2. I should spend/retire when the economy is perceived to be doing poorly, when money is scarce. The dollar is expensive here, with increase in purchasing power.


It is clear that the market will be highly susceptible to the 2020 presidential election. Market appears to be predicting that Donald Trump's second term will move the market higher, toward ever higher valuations.

If that is the perception, I am willing to let the market believe what it perceives to be true, because money will be cheap. Therefore, I will continue to accumulate the cheap cash, while money is easy.

It will take a while before market discovers the truth and falters. Unlike the la-la land, in the real world, market does not go up forever. But cheap money will continue to flow until then.

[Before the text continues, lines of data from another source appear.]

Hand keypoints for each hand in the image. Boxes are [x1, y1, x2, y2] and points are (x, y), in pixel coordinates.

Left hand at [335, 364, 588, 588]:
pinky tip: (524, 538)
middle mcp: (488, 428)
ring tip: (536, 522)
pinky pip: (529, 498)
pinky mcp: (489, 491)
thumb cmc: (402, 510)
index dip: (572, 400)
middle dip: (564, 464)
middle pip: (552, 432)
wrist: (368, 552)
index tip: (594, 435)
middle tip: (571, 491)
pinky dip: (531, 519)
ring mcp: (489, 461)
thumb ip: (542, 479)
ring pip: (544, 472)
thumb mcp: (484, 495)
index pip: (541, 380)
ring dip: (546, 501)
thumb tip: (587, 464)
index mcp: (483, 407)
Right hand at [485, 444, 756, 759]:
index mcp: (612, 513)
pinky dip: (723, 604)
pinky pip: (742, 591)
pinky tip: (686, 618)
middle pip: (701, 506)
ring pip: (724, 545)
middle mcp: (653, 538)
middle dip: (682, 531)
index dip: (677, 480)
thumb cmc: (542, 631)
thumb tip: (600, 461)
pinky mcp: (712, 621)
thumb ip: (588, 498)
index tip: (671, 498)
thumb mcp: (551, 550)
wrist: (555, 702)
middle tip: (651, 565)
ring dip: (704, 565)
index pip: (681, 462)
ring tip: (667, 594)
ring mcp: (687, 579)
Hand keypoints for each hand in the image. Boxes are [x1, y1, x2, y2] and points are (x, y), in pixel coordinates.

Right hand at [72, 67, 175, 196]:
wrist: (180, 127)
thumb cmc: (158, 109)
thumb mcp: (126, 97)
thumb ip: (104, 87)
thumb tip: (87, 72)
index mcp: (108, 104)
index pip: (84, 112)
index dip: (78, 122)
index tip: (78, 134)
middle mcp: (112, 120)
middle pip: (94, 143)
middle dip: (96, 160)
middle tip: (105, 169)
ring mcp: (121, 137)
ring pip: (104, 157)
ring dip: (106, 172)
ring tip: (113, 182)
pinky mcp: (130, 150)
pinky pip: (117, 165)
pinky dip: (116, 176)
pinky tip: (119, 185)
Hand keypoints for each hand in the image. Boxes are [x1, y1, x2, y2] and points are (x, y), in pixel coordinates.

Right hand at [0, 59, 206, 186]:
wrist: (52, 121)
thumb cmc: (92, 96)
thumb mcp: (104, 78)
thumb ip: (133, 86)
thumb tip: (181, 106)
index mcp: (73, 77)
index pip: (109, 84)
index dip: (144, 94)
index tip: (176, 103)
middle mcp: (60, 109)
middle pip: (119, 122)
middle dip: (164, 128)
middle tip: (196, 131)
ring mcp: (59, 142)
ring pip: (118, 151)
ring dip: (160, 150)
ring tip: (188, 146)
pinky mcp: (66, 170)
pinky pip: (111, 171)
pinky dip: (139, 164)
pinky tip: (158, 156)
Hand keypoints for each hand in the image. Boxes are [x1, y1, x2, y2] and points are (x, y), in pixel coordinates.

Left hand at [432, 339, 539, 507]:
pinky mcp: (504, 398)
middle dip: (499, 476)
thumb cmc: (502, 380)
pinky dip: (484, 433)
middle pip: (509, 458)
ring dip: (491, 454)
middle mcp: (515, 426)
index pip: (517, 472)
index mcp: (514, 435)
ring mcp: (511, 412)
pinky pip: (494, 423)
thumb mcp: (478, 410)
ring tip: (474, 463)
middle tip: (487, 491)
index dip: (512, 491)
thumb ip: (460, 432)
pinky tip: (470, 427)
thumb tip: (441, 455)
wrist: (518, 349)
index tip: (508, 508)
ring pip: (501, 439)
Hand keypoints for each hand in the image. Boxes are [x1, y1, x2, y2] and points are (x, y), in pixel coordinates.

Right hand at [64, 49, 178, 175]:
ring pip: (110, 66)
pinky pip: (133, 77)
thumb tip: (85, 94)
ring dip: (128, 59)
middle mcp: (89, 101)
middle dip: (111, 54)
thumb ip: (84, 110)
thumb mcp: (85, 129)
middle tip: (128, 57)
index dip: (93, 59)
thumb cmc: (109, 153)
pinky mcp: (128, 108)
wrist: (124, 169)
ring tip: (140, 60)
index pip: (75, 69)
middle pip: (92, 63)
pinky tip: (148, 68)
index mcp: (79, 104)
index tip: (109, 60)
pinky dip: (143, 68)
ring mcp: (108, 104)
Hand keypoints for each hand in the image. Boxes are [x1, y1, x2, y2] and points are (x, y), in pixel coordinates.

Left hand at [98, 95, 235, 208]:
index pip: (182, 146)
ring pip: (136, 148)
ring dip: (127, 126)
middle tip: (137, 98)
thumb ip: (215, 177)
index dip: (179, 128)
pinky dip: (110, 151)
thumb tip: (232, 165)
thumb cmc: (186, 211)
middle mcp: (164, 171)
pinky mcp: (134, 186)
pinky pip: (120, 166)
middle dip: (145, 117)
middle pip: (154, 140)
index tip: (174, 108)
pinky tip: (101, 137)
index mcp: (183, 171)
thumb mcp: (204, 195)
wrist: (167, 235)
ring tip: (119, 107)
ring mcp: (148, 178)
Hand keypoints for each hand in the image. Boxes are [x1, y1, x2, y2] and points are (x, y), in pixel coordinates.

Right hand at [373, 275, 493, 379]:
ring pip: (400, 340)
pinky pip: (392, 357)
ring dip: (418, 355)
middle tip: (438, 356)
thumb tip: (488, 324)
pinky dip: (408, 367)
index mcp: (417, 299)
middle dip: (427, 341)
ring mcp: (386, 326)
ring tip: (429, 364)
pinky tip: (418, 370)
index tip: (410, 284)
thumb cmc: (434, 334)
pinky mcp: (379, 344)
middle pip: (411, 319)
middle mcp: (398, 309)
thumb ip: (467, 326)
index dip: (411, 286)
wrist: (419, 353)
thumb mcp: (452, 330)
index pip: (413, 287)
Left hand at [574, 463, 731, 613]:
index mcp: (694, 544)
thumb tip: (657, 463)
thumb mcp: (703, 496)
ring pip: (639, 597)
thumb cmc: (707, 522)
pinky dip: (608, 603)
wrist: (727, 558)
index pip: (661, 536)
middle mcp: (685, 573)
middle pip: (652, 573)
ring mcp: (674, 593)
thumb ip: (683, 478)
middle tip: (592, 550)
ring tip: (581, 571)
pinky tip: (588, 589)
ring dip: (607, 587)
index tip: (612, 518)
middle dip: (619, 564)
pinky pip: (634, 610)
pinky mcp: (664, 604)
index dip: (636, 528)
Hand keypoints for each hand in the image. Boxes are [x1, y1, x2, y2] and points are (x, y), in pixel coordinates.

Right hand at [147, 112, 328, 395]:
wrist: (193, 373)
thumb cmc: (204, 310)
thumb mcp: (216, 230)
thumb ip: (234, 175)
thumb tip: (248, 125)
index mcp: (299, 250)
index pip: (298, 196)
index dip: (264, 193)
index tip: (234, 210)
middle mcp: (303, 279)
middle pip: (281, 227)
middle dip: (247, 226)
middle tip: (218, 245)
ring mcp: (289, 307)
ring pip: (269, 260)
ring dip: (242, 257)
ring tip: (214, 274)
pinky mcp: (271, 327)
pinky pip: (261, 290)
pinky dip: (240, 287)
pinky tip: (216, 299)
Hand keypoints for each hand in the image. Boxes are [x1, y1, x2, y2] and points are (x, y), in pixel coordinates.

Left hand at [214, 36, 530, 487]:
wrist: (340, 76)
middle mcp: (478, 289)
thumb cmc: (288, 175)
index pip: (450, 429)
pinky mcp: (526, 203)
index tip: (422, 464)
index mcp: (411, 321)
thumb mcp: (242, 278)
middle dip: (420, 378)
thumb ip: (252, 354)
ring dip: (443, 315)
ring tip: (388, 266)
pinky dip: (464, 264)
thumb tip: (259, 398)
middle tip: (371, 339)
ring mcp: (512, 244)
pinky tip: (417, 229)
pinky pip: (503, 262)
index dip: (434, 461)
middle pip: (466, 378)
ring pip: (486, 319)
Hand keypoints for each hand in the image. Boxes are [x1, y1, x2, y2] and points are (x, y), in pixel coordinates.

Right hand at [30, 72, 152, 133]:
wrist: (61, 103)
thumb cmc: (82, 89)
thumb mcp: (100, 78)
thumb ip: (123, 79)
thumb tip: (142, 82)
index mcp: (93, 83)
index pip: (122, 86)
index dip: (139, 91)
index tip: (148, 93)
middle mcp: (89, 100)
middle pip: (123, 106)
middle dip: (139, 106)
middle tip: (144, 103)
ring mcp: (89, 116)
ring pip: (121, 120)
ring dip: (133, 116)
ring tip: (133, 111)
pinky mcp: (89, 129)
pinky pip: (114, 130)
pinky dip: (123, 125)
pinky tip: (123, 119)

Therefore, if Donald Trump is re-elected, I will continue to work until market begins to falter, probably a year or two after the election. It will be another year or two after that before layoffs begin and economy contracts. This maybe 2022-2024 time frame.

Otherwise, market may begin its downward spiral starting as early as 2020. This means 2021-2022 as a good exit point.

It's been an interesting and fruitful journey so far, and it appears that the journey will climax as it nears completion.

Jason
Posts: 2222
Joined: Mon Jan 30, 2017 8:37 am

Re: Generation-X' Journal

Post by Jason » Mon May 27, 2019 10:47 am

I agree with what you are saying with re: markets. I think this whole trade war thing is Trump creating volatility until we get closer to the election at which he will strike deal in order to play savior and markets will spike. I'm not proficient enough to predict anything after that.